"Padre" quindi deriva da "recinto", in quanto il padre è colui che protegge.
Egli delimita anzitutto un limite, un argine, un confine oltre il quale non si può andare. Tutto ciò non va visto come una costrizione, un impedimento che ci opprime o che, peggio ancora, ci priva della nostra libertà, ma come quelle mura di protezione robuste, sicure, solide, affidabili, che ci difendono e ci proteggono dalle minacce e dagli attacchi che provengono dall'esterno.
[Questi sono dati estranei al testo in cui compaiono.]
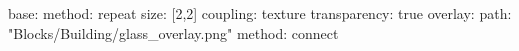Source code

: base:
  method: repeat
  size: [2,2]
  coupling: texture
  transparency: true
overlay:
  path: "Blocks/Building/glass_overlay.png"
  method: connect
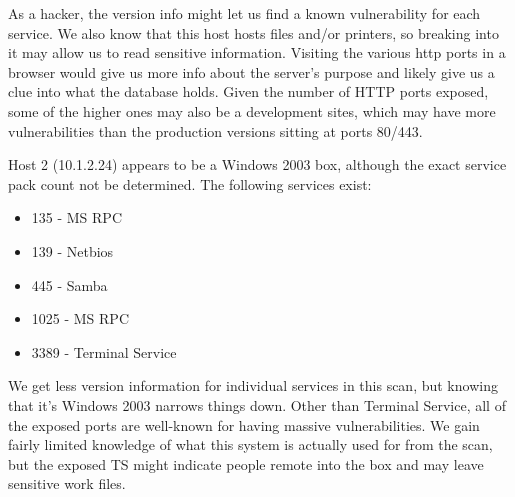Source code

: \documentclass{article}
\begin{document}
\par As a hacker, the version info might let us find a known vulnerability for each service. We also know that this host hosts files and/or printers, so breaking
into it may allow us to read sensitive information. Visiting the various http
ports in a browser would give us more info about the server's purpose and likely
give us a clue into what the database holds. Given the number of HTTP ports exposed, some of the higher ones may also be a development sites, which
may have more vulnerabilities than the production versions sitting at ports 80/443.
\\
\par Host 2 (10.1.2.24) appears to be a Windows 2003 box, although the exact service pack count not be determined. The following services exist:
\begin{itemize}
	\item 135 - MS RPC
	\item 139 - Netbios
	\item 445 - Samba
	\item 1025 - MS RPC
	\item 3389 - Terminal Service
\end{itemize}

\par We get less version information for individual services in this scan, but knowing that it's Windows 2003 narrows things down. Other than Terminal Service,
all of the exposed ports are well-known for having massive vulnerabilities. We
gain fairly limited knowledge of what this system is actually used for from the scan, but the exposed TS might indicate people remote into the box and may
leave sensitive work files.
\end{document}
E' un argine finalizzato al nostro bene, perché al di là di esso potremmo imbatterci da soli nei pericoli del mondo.
Il padre, quindi, è l'autorità che stabilisce i no, le regole da rispettare per non rischiare di valicare il limite di ciò che è lecito, buono e giusto.
Quelle regole sono volte al nostro bene, perché ci preservano dai pericoli assicurati.
Come prima, la regola non è una privazione della nostra libertà, anzi ne è il suo pieno compimento, perché garantisce l'ordine nel creato e l'armonia nella nostra vita.
Ma un recinto di protezione è anche tutto ciò contro cui si abbattono i colpi dei nemici scagliati dall'esterno pur di non danneggiare quanto di prezioso è custodito al suo interno.
Il padre, dunque, è la cinta muraria che sa sacrificarsi per la sua famiglia, che sa soffrire, che sa combattere, che sa dare la sua vita, che è pronto a incassare i colpi provenienti dall'esterno, pur di preservare indenni la sua regina e i suoi figli.
Se infatti la madre insegna ai propri figli come vivere, il padre insegna loro come morire.
Il segreto di una famiglia felice è in questa immagine: un padre che governa e protegge la famiglia, una madre che custodisce la vita e l'unità.